##### Page text #####

# Master Blaster G20



## Charlie (May 13, 2006)

Shot my G20 10mm today at the ranch. What a gun! I've always thought it was great but I had put an Arredondo +5 mag extension on it and wanted to check the reliabiliy with it full of ammo. Wow! Full power loads, flat shooting, master blaster with 21 rds. :smt068 :smt068 :smt068 It shoots forever before a reload. Any other G20 shooters out there with a report?


----------



## 2400 (Feb 4, 2006)

How far does that mag stick out?


----------



## Charlie (May 13, 2006)

2400 said:


> How far does that mag stick out?


----------



## 2400 (Feb 4, 2006)

Looks good, I'll bet it's hard to carry.


----------



## Charlie (May 13, 2006)

Not too far to be cumbersome shooting at the range or "in the woods" with a "plastic" gun. I wouldn't want to try to carry it concealed unless I was wearing a big raincoat.


----------



## 2400 (Feb 4, 2006)

Charlie said:


> Not too far to be cumbersome shooting at the range or "in the woods" with a "plastic" gun. I wouldn't want to try to carry it concealed unless I was wearing a big raincoat.


If "they" see you in a raincoat you're toast. :smt082 :smt082 :smt082


----------



## Charlie (May 13, 2006)

Your reply beat my reply. Carrying isn't all that bad (NOT concealed) 'cept when you load it up with 21 rds. of ammo. Adds a little weight. What I'd like to have now is a Colt Delta Elite. Friend (the one with the AR) has a stainless Delta and it's a beauty. I've been trying to deal him out of it for years but it ain"t gonna' happen!


----------



## RONNIE J (May 8, 2006)

*Reminds*

Me of the fun my grand daughter had running 33 round mags down range in her G26--lots of fun but just think over a box of ammo in 2 mags:smt067

Ron


----------



## Charlie (May 13, 2006)

Fun is what this gun is all about! And would probably work for self-defense!!!:smt082 :smt082 :smt082 :smt082


----------



## spacedoggy (May 11, 2006)

RONNIE J said:


> Me of the fun my grand daughter had running 33 round mags down range in her G26--lots of fun but just think over a box of ammo in 2 mags:smt067
> 
> Ron


Love using the 33 rd mag with my g26 and g17.


----------

##### Data extract #####

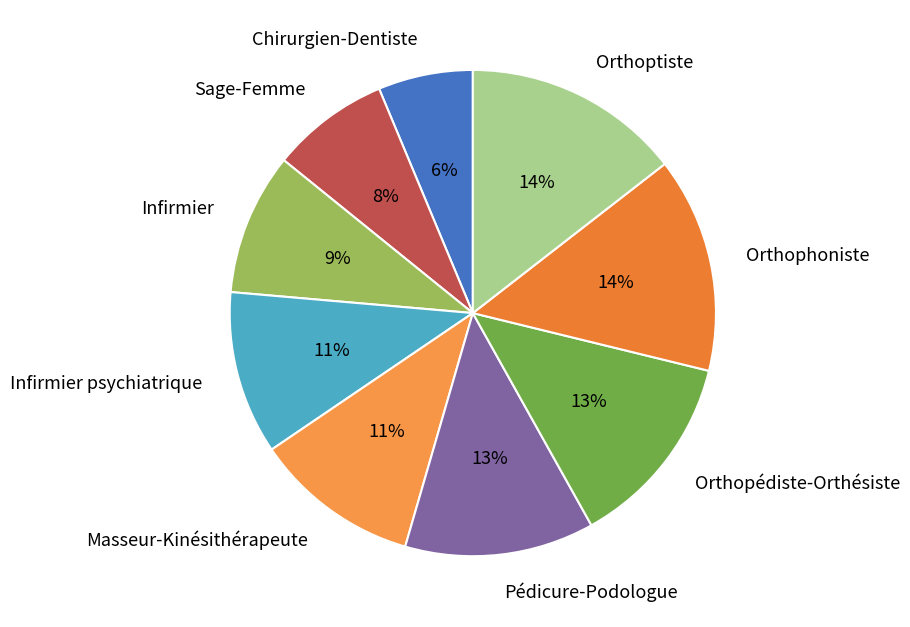

Is Infirmier the majority of the pie?

No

#####

Give every distinct username that has a post in the G20 forum thread above, each listed once.

▸ Output
Charlie, 2400, RONNIE J, spacedoggy